Users and developers of applications and systems desire reliable, faster, and more accurate results in their calculations. Increasingly, highly numerical applications are being implemented for products using embedded microprocessors which lack the hardware to perform floating point calculations. An example would be data and voice network traffic switch hardware which must make calculations of the form (A*B)/C whose intermediate product or quotient would exceed the largest or smallest storable value.
For example, suppose the result of the computation ((80,000*100,000)/800,000) is desired. If the solution were to be coded in software in a typical manner, the first step of the computation would be to compute one of the following three possible intermediate results: (80,000*100,000), (80,000/800,000), or (100,000/800,000). However, in a processor using 32-bit integer-only arithmetic, the operation of (80,000*100,000) cannot be computed directly because the result, (8,000,000,000), is nearly double the largest possible quantity, (4,294,967,295), which can be held in an unsigned 32-bit binary quantity. Using integer-only arithmetic, (80,000/800,000) or (100,000/800,000) would yield zero for the same reason. Hence, there is no order in which the calculation can be performed that generates the correct final result. Yet, the final result of the computation ((80,000*100,000)/800,000) is 10,000, which can be easily held in a 32-bit unsigned integer quantity.
Previous approaches for determining such a multiply-divide result include using floating point hardware; and for a processor without floating point hardware, using complex software to emulate floating point operations which typically has a memory image that is large in size (too large for many applications). In addition to being complex, floating point emulation is too slow for certain real-time applications. What is needed is a less complex, fast and accurate method and apparatus for determining the result of integer calculations of the form (A*B)/C.
The present system for accurately and efficiently performing an integer multiply-divide operation efficiently determines the result of a multiple-divide operation having the form of (A*B)/C and produces an approximate but relatively accurate result. If the values of A, B, and C provide for an easy solution (A, B, or C are zero; A equals C or B equals C; or A or B equals one), the result is directly computed. Otherwise, if the product of A and B produces an overflow condition, A and/or B are scaled by a tracked number of bits so that the product of scaled A and B would fit in an integer variable of the processor. Then, the product of scaled or unscaled A and B is computed. If C is large compared to the calculated product of A*B, C is scaled to minimize the likelihood of a false zero as a result. Then, the result is scaled if required. The system for accurately and efficiently performing an integer multiply-divide operation also provides for (1) returning the largest unsigned integer value if the result of the integer multiple-divide operation is larger than what can be stored in an unsigned integer variable; (2) returning an amount of scaling required to the returned product to produce an accurate result; and (3) rounding, truncating, or taking the floor value of the result. Thus, the result of a multiple-divide operation having the form of (A*B)/C is efficiently determined by the present system for accurately and efficiently performing an integer multiply-divide operation, with the computed result being at least a close approximation of the exact result that would be computed using more complex and costly comutation methods.

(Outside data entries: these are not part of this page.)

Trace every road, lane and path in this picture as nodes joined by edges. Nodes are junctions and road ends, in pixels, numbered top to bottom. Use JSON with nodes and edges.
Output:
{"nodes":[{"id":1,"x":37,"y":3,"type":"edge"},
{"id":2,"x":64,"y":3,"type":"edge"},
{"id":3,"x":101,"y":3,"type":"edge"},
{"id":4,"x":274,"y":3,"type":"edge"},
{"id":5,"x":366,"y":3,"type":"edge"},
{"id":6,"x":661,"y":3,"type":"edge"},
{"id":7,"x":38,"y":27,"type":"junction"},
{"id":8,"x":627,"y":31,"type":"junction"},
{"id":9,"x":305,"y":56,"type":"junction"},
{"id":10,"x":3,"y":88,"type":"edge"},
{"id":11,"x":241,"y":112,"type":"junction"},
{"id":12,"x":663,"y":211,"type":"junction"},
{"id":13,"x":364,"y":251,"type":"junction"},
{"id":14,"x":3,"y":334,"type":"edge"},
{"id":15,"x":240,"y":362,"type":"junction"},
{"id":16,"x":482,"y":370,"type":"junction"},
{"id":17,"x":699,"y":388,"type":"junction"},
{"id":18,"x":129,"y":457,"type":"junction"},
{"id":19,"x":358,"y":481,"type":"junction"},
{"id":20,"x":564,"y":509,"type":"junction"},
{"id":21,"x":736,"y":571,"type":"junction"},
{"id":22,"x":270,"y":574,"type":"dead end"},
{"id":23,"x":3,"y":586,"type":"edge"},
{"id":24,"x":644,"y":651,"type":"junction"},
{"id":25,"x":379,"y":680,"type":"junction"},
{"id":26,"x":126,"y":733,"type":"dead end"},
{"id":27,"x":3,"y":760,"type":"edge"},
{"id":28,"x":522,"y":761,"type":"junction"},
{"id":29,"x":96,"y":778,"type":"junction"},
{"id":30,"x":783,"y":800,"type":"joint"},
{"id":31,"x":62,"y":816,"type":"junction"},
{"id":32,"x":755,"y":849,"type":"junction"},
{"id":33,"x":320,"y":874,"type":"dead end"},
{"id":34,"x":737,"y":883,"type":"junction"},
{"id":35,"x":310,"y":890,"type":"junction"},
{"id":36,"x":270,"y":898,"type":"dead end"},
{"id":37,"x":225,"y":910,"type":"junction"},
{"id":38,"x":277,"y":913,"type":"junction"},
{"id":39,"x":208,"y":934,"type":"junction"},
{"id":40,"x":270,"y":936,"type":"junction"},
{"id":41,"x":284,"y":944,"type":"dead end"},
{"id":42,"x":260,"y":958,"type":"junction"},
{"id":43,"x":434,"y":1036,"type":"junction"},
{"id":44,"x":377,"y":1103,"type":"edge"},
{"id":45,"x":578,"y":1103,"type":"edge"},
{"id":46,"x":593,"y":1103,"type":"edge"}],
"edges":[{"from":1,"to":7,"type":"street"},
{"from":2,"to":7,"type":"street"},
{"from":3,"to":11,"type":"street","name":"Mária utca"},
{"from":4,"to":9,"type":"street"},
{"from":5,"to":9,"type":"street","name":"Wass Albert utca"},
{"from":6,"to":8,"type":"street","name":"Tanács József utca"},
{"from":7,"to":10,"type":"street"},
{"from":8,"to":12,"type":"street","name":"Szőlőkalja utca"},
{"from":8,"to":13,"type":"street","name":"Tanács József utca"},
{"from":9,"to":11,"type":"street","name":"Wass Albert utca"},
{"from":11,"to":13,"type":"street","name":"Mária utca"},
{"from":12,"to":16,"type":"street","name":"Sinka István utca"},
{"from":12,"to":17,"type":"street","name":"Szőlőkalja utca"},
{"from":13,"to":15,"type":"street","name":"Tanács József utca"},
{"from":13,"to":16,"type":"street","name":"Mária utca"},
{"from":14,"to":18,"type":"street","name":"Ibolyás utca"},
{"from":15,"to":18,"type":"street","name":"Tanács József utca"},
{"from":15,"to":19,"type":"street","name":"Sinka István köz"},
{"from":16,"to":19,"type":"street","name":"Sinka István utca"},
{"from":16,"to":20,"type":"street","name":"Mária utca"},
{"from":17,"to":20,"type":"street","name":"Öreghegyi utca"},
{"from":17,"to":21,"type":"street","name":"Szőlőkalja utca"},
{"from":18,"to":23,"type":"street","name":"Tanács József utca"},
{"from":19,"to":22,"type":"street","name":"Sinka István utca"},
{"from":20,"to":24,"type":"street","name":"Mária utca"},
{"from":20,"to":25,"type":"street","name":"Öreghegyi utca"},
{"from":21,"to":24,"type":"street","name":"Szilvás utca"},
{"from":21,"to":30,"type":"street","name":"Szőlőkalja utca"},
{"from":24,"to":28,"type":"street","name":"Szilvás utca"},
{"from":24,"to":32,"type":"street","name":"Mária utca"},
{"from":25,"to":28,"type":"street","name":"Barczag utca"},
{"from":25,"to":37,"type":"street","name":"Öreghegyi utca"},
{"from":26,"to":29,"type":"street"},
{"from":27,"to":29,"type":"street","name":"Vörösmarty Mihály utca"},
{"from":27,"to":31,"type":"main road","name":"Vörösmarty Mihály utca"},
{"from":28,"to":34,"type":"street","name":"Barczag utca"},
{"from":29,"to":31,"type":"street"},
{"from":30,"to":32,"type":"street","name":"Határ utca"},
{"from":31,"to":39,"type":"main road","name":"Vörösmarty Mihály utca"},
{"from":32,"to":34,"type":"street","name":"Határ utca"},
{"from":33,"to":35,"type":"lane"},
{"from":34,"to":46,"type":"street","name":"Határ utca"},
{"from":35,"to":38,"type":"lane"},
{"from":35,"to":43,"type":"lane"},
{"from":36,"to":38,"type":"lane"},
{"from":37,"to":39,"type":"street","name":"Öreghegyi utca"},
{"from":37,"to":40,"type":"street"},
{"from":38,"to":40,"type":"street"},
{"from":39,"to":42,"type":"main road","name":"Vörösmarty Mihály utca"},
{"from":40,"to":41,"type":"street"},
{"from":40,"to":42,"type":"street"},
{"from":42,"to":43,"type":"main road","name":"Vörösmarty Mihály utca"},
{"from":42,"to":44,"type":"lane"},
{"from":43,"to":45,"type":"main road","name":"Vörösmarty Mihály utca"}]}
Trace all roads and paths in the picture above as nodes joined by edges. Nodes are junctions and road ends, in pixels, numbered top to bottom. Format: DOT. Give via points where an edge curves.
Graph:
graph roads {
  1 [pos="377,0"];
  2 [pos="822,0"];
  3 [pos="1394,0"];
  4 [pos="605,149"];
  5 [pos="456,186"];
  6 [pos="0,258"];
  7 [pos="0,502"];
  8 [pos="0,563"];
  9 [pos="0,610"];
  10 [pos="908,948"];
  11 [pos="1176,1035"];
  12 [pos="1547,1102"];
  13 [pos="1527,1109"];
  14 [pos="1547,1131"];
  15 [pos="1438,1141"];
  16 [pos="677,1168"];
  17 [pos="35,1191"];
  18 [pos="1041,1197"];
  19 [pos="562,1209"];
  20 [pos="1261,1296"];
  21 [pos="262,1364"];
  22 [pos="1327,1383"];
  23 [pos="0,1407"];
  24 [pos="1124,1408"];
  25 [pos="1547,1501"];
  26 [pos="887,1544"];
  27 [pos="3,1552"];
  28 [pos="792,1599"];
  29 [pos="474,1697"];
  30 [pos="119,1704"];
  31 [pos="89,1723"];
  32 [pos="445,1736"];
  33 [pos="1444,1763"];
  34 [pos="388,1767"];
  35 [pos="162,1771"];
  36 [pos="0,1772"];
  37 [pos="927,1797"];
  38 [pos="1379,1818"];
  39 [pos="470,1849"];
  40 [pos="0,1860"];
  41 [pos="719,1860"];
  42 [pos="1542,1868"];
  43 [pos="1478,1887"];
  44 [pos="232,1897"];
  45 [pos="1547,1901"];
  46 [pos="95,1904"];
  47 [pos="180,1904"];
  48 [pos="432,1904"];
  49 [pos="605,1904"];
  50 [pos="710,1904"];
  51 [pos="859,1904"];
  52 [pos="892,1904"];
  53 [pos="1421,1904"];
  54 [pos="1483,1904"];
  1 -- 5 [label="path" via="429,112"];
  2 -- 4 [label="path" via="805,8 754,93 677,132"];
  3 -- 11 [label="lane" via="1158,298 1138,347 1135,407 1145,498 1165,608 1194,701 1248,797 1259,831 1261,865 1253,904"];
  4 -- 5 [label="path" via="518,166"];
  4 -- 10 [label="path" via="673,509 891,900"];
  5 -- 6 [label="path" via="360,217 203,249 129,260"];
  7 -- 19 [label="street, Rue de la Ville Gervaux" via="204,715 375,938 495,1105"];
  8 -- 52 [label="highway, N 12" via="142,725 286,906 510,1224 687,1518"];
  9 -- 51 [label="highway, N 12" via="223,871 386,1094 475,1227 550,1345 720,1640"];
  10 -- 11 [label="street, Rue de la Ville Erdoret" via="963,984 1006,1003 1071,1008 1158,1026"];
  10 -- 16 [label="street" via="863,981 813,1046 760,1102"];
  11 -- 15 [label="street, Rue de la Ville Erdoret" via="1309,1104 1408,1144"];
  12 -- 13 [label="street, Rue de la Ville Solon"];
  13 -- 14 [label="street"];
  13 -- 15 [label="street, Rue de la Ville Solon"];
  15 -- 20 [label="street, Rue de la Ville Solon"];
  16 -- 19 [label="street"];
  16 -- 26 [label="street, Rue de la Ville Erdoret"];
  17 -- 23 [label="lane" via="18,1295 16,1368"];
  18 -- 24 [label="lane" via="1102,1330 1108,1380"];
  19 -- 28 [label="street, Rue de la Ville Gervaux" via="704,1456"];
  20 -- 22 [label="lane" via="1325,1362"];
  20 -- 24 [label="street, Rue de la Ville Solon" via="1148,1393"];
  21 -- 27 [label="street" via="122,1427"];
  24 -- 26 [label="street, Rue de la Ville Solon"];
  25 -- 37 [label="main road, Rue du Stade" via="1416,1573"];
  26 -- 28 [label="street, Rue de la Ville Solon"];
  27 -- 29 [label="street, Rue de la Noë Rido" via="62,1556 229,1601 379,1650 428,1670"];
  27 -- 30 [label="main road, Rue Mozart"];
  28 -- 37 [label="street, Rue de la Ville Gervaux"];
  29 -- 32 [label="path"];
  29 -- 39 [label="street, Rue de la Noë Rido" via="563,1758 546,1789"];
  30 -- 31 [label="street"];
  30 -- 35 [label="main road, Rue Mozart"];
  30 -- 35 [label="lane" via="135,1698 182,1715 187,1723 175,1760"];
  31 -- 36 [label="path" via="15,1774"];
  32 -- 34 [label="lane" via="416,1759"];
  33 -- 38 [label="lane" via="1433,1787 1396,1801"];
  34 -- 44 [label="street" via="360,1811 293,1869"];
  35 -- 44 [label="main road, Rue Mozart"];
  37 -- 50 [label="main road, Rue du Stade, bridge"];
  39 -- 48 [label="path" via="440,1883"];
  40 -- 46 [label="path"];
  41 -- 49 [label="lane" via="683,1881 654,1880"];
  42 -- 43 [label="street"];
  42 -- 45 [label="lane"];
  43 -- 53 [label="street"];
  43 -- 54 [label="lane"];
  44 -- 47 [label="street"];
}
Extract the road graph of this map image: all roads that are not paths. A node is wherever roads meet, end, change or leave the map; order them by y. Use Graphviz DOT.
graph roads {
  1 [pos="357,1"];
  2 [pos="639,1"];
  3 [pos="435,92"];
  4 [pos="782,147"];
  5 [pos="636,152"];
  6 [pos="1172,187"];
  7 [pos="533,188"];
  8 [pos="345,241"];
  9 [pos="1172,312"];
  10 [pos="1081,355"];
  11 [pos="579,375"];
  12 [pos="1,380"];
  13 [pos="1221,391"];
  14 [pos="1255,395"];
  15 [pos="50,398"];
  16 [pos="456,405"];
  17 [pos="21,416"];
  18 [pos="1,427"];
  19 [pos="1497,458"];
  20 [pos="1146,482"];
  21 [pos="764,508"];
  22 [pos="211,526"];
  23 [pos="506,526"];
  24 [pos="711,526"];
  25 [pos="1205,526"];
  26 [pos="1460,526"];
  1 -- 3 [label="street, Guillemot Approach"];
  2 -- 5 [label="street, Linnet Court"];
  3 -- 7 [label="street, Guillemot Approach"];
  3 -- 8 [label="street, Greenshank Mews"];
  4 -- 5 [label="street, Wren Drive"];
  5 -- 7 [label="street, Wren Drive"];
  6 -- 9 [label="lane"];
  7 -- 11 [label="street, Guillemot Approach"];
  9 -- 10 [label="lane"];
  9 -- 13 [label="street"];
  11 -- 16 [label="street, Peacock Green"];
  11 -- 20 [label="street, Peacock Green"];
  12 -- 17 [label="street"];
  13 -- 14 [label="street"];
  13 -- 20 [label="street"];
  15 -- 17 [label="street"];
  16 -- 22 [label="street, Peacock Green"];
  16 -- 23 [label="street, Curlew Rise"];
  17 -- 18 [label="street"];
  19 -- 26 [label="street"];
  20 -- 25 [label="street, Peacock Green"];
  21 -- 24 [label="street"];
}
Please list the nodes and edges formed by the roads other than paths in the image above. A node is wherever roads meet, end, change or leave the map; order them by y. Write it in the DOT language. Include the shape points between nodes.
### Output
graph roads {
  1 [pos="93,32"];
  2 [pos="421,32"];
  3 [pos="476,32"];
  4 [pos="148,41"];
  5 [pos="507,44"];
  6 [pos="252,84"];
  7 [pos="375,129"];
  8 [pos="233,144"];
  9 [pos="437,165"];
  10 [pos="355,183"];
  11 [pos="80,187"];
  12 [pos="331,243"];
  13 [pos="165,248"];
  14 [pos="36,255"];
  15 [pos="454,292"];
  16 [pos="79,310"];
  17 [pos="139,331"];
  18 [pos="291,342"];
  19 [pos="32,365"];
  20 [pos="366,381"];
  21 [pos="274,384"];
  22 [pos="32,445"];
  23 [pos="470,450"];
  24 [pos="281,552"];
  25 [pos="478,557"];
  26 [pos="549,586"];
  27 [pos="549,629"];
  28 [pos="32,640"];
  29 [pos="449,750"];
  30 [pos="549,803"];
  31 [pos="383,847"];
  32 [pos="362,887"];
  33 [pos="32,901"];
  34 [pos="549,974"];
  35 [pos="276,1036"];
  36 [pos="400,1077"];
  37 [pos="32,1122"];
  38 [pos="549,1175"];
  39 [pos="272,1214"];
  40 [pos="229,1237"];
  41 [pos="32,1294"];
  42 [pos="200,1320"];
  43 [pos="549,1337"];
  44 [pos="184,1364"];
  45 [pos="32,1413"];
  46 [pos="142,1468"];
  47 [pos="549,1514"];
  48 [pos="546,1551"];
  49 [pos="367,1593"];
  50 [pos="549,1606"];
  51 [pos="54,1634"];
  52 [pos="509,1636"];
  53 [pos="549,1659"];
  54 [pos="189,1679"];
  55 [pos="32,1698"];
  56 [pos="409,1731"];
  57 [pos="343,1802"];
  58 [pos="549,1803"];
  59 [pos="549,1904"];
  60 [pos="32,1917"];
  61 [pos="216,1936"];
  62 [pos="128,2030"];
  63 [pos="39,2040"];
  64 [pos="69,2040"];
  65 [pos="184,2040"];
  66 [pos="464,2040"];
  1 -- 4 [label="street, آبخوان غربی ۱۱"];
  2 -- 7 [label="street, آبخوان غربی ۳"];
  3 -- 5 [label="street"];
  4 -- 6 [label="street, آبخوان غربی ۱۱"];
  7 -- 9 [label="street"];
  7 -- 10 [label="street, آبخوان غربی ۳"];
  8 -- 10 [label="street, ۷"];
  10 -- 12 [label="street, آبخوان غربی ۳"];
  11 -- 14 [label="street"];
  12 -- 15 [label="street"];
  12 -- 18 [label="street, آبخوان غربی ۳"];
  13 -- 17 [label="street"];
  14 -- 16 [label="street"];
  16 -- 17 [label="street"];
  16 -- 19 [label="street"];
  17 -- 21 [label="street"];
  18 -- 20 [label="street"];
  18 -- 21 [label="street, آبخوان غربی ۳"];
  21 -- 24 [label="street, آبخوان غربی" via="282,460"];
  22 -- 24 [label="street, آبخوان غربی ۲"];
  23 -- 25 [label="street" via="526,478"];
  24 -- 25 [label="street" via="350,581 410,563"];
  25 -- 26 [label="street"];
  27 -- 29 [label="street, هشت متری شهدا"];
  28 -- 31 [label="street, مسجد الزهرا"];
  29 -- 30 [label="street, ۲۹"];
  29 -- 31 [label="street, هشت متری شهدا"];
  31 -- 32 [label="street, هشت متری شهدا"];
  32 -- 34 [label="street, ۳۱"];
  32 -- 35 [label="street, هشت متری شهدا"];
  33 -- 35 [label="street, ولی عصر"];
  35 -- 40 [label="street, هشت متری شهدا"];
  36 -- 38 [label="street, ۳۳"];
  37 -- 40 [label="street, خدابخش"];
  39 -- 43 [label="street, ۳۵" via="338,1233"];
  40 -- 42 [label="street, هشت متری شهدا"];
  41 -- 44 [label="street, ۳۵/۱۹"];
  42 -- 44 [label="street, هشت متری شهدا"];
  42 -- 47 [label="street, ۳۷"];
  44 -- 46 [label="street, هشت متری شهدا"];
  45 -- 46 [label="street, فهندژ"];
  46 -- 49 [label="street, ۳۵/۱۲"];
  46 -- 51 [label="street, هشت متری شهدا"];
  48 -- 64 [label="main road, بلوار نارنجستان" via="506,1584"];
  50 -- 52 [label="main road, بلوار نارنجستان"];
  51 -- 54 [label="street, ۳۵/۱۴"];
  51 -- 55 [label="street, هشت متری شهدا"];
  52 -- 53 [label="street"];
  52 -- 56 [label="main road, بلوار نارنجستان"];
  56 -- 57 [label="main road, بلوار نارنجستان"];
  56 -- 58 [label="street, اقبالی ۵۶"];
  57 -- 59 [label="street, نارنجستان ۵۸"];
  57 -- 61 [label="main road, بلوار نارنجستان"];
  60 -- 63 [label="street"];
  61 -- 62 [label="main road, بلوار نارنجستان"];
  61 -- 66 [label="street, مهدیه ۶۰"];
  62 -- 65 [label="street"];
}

Embodiments of the present system for accurately and efficiently performing an integer multiply-divide operation include computer-readable medium containing computer-executable instructions for performing the method of the present system for accurately and efficiently performing an integer multiply-divide operation, and a computer system having a processor and memory and performing the method of the present system for accurately and efficiently performing an integer multiply-divide operation. An embodiment of the method of the present system for accurately and efficiently performing an integer multiply-divide operation provides for determining an integer result of the quotient of the product of an integer A times and an integer B divided by an integer C using integer multiplication and division. An embodiment of this method can be performed comprising the steps of: (a) scaling the integer A and the integer B if the integer product of the integer A times the integer B will cause an overflow condition; (b) calculating the integer product of the scaled integers A and B; and (c) dividing the product by the integer C to produce the integer result. In an embodiment, this method further performs the step of: (d) scaling the value of the integer C before performing step (c); and possibly further performs the step of: (d) scaling the product determined in step (c). In an embodiment of the present system for accurately and efficiently performing an integer multiply-divide operation, the resultant integer result is rounded, truncated, or set to a floor value of the integer result. In an embodiment of the present system for accurately and efficiently performing an integer multiply-divide operation, if the values of the integers A, B and C comprise a simplified solution; then the simplified solution is determined without performing steps (a), (b), and (c). In an embodiment of the system for accurately and efficiently performing an integer multiply-divide operation, when the integer result would exceed the largest value storable in an integer variable, the integer result is set to the largest storable integer value.